**Work item:** Retype each of the rows below verbatim. Omit the pictures from your output.

**Data shown:**
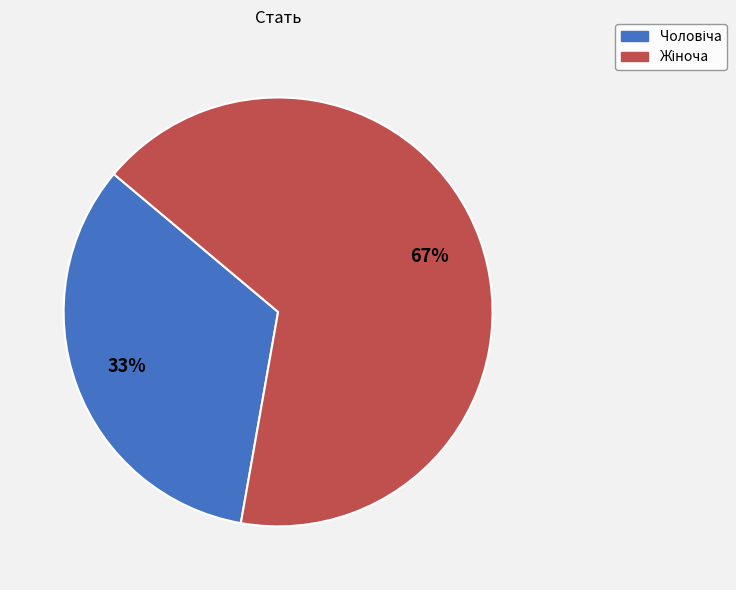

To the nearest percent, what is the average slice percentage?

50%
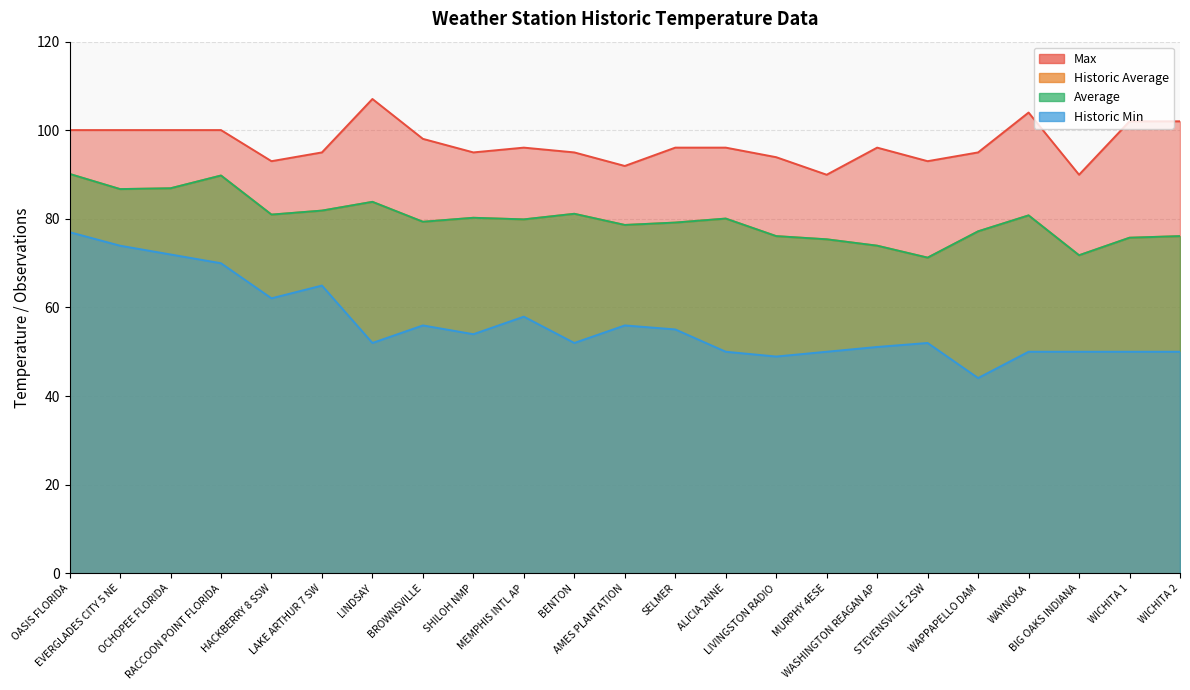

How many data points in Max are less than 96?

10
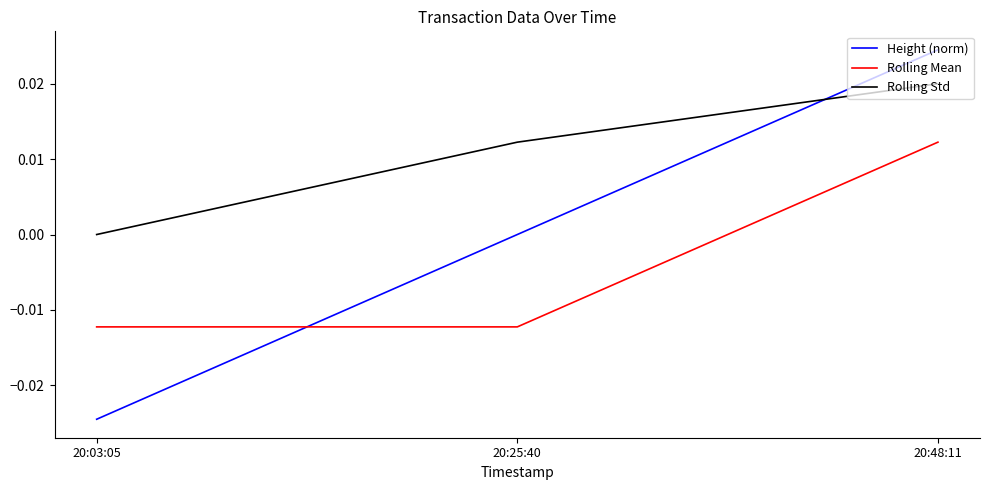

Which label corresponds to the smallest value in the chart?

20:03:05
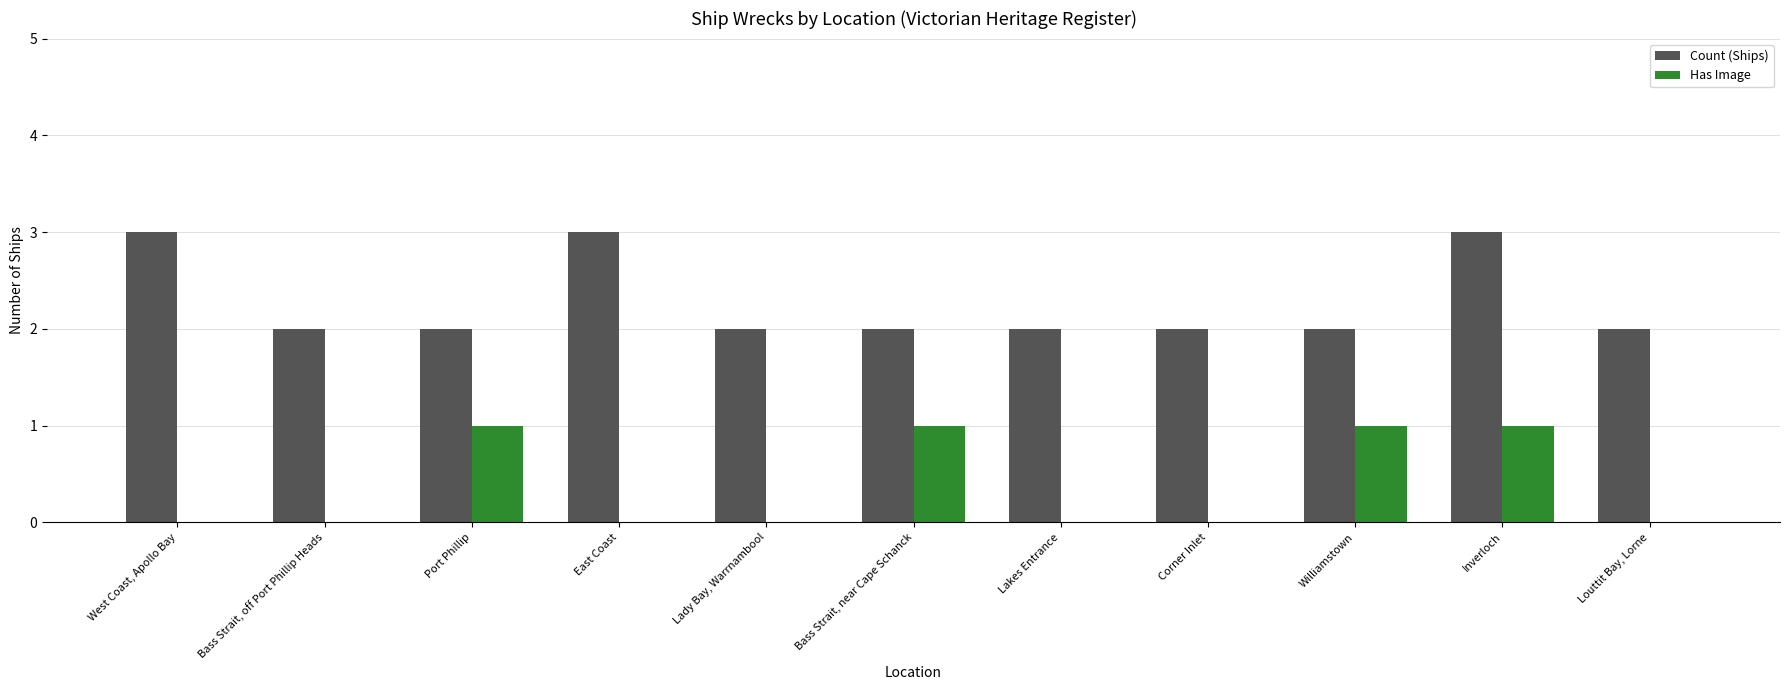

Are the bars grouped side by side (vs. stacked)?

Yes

**Reply to the task:**
To the nearest percent, what is the average slice percentage?

50%

How many data points in Max are less than 96?

10

Which label corresponds to the smallest value in the chart?

20:03:05

Are the bars grouped side by side (vs. stacked)?

Yes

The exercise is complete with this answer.